Executing the Changes

If you find that you’re paying in too much or too little, you can adjust your payments. If employed, you can change withholding elections through your employer.  Employers with either ask you to complete a new Form W-4 or they will take written or verbal instructions for how to adjust your withholding.

On the W-4, you’ll have to choose how many exemptions you want to claim.  You can claim as many or as few as you’d like from as low as 0 to as high as 10.  If you are trying to increase how much is withheld each check, reduce your exemptions and vice versa.

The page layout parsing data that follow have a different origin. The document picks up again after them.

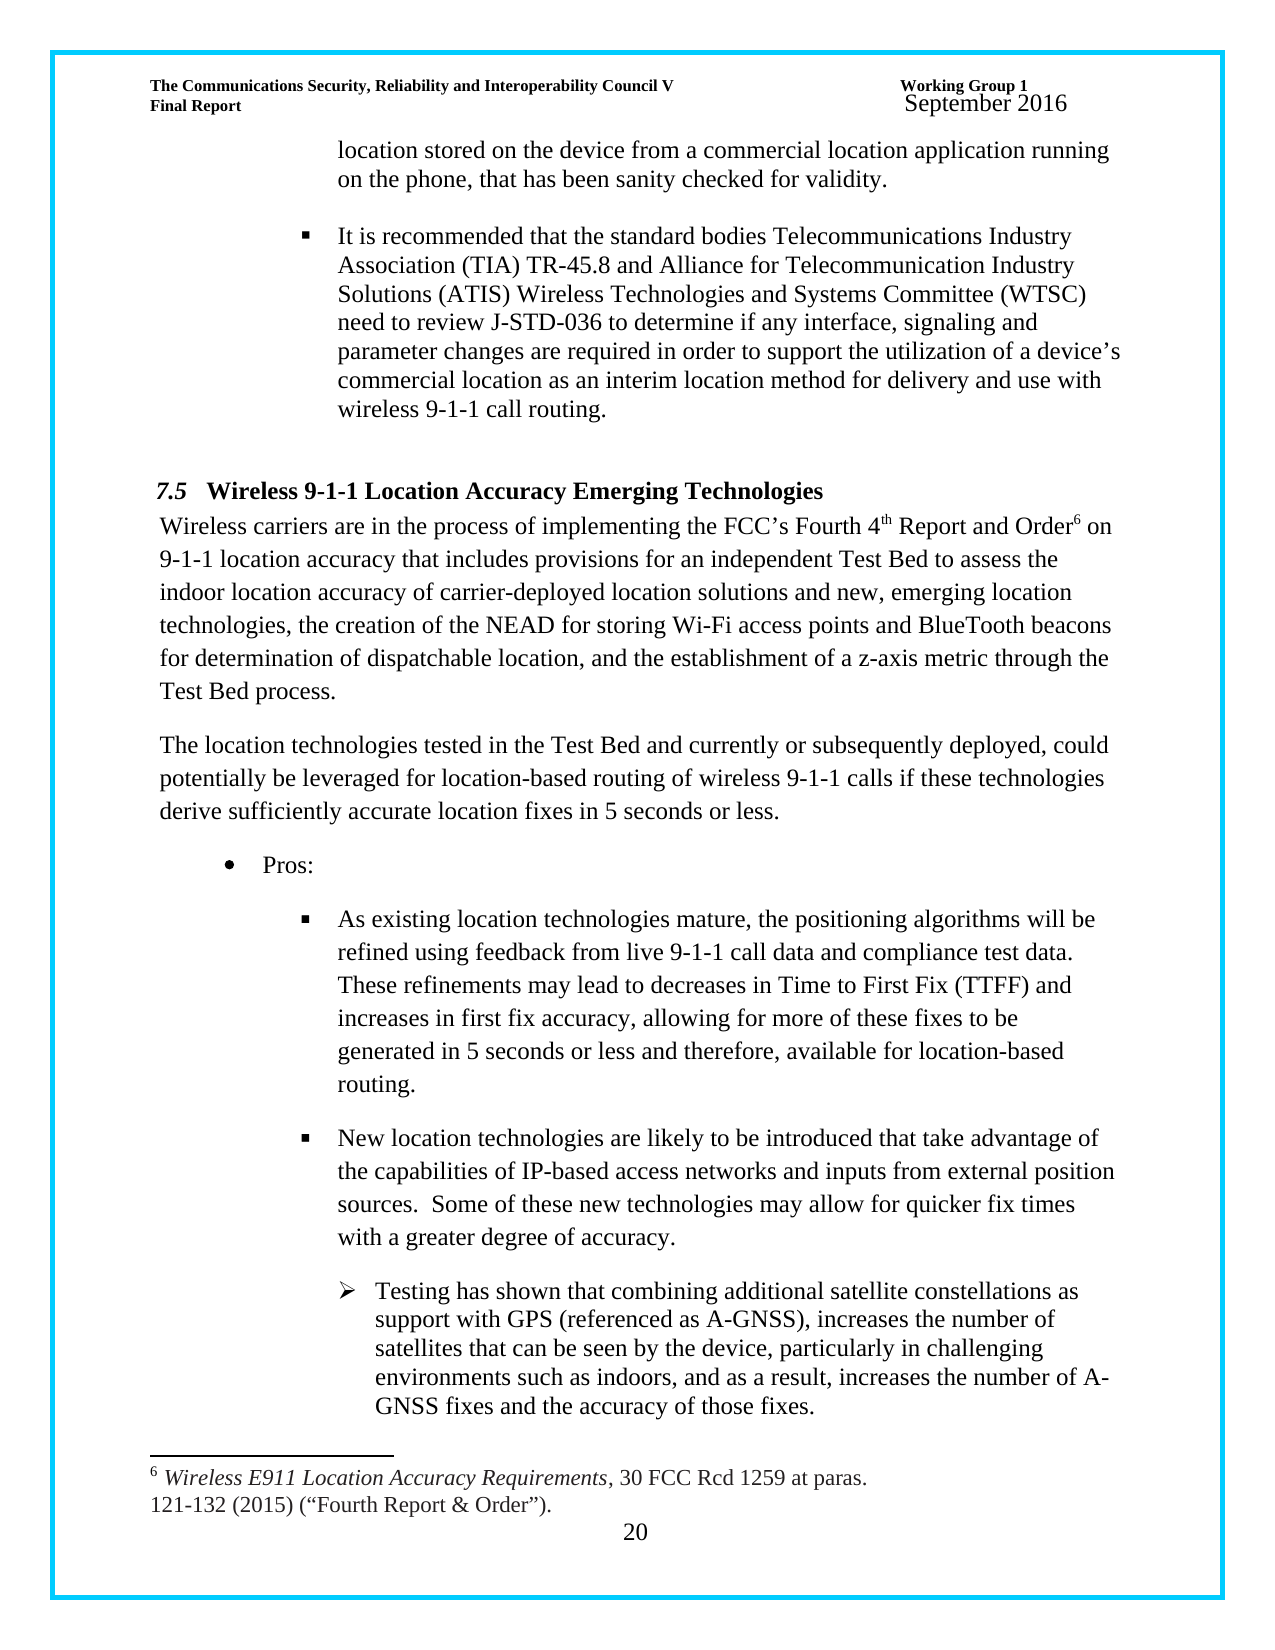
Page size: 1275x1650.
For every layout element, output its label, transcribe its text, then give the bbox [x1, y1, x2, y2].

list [300, 135, 1121, 192]
list New location technologies are likely to be introduced that take advantage of the capabilities of IP-based access networks and inputs from external position sources. Some of these new technologies may allow for quicker fix times with a greater degree of accuracy. [300, 1123, 1121, 1251]
list Testing has shown that combining additional satellite constellations as support with GPS (referenced as A-GNSS), increases the number of satellites that can be seen by the device, particularly in challenging environments such as indoors, and as a result, increases the number of A-GNSS fixes and the accuracy of those fixes. [337, 1276, 1121, 1419]
text The location technologies tested in the Test Bed and currently or subsequently deployed, could potentially be leveraged for location-based routing of wireless 9-1-1 calls if these technologies derive sufficiently accurate location fixes in 5 seconds or less. [159, 730, 1121, 825]
text Wireless carriers are in the process of implementing the FCC’s Fourth 4th Report and Order on 9-1-1 location accuracy that includes provisions for an independent Test Bed to assess the indoor location accuracy of carrier-deployed location solutions and new, emerging location technologies, the creation of the NEAD for storing Wi-Fi access points and BlueTooth beacons for determination of dispatchable location, and the establishment of a z-axis metric through the Test Bed process. [159, 511, 1121, 705]
list Pros: [225, 850, 1121, 879]
list It is recommended that the standard bodies Telecommunications Industry Association (TIA) TR-45.8 and Alliance for Telecommunication Industry Solutions (ATIS) Wireless Technologies and Systems Committee (WTSC) need to review J-STD-036 to determine if any interface, signaling and parameter changes are required in order to support the utilization of a device’s commercial location as an interim location method for delivery and use with wireless 9-1-1 call routing. [300, 221, 1121, 422]
list As existing location technologies mature, the positioning algorithms will be refined using feedback from live 9-1-1 call data and compliance test data. These refinements may lead to decreases in Time to First Fix (TTFF) and increases in first fix accuracy, allowing for more of these fixes to be generated in 5 seconds or less and therefore, available for location-based routing. [300, 904, 1121, 1098]
subtitle Wireless 9-1-1 Location Accuracy Emerging Technologies [156, 476, 1121, 505]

The tricky part about changing your exemptions is you don’t know exactly how your withholding will change until your next paycheck.  To narrow it down, you can look at the federal income withholding tables starting on page 44 of IRS Publication 15. Find the table that matches your marital status and paycheck frequency, then find the amount of your paycheck.  Next to it will be the amount of withholding for each exemption 0 through 10.

Because exemptions can be tough to deal with, an alternative is to leave your exemptions unchanged and increase your withholding by a specific dollar amount.  Let’s say you need to pay another $5,000 between now and the end of the year.  If you’ll get 12 more paychecks by year end, you’ll want to increase your withholding by $417 per paycheck.  Once notified, your employer can increase your withholding by exactly that amount.

This may sound like a taxing process, but being intentional about your tax payments not only reduces stress of the unknown, it helps you to avoid underpayment penalties and better manage your cash flow.  Give this a try or reach out to us or your CPA for help.  With 2015 taxes now behind us, now is a great time to make sure you are on track with your 2016 tax payments so you don’t wind up with unwelcome surprise next spring.

Have a wonderful week and happy Memorial Day!